What reflections produce sound masking? The best sound masking reflection is one that has the same general tones and tempo as the direct sound but is a phase scrambled version of the original sound. For example: someone yodeling a tune compared to someone gargling the same tune. The time average sound spectrum will be the same in both cases. But the gargled version of the tune has lost its quality of musical clarity. What tone is being played, and when, may be the same, but the separation in timing and the difference in loudness between the tones will not be the same.

If a recording of yodeling is mixed with a recording of gargling for the same song is mixed together, the yodeled version of the song is masked by the gurgling version of the song.

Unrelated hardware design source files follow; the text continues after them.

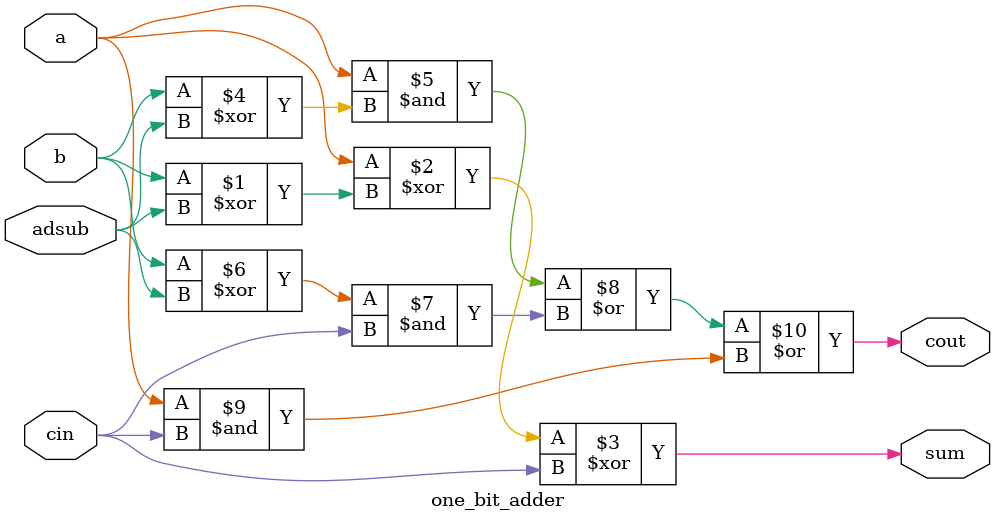
<source format=v>
`timescale 1ns / 1ps
module one_bit_adder(a,b,cin,adsub,sum,cout
    );
	 input a,b,cin,adsub;
	 output sum,cout;
	 wire sum,cout;
	 assign sum = a^(b^adsub)^cin;
	 assign cout = (a&(b^adsub))|((b^adsub)&cin)| (a&cin);
endmodule

</source>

A reflection produces a sound that has the same waveform as the original sound. It might be quieter because of diffusion or not have the same spectral balance because of absorption but whatever parts of the wave form that remain in step will amplify, not mask the perception of the sound. For example, reflection off a wall covered with treble sound panels will reflect the bass part of the sound wave just fine but absorb the treble. The result of a direct plus a bass heavy reflection is something that sounds like the original with the bass turned up, and still perfectly understandable.

Music or speech is a series of sets of short sound bursts separated by pauses. Sound masking interferes with the perception of the short tone bursts as well as the timing, the pace, the pauses between the short sets of bursts. When a wavefront is multiply reflected, the extended repetitive sound of that reflection pattern is distracting to the perception of the initial sound. When a wave train impacts an sound resonator it’s energy is not reflected but captured by the resonator. The energy in the resonator builds until the wave train ends, whereupon the resonator discharges. The waveform of the resonator discharge has nothing to do with the incident or original sound.

And so the “Noisy” part of the “Noise” in a room is the sound masking part of the room acoustics, flutter echoes and resonances. When we look at room acoustics as a given and revise our perception of it be a double track, our interest in room acoustics changes from “killing the noise of room acoustics” to shaping and clarifying the sound of the room’s acoustic double track so that is supports the original track, without adding tonal or dynamic emphasis or blurring.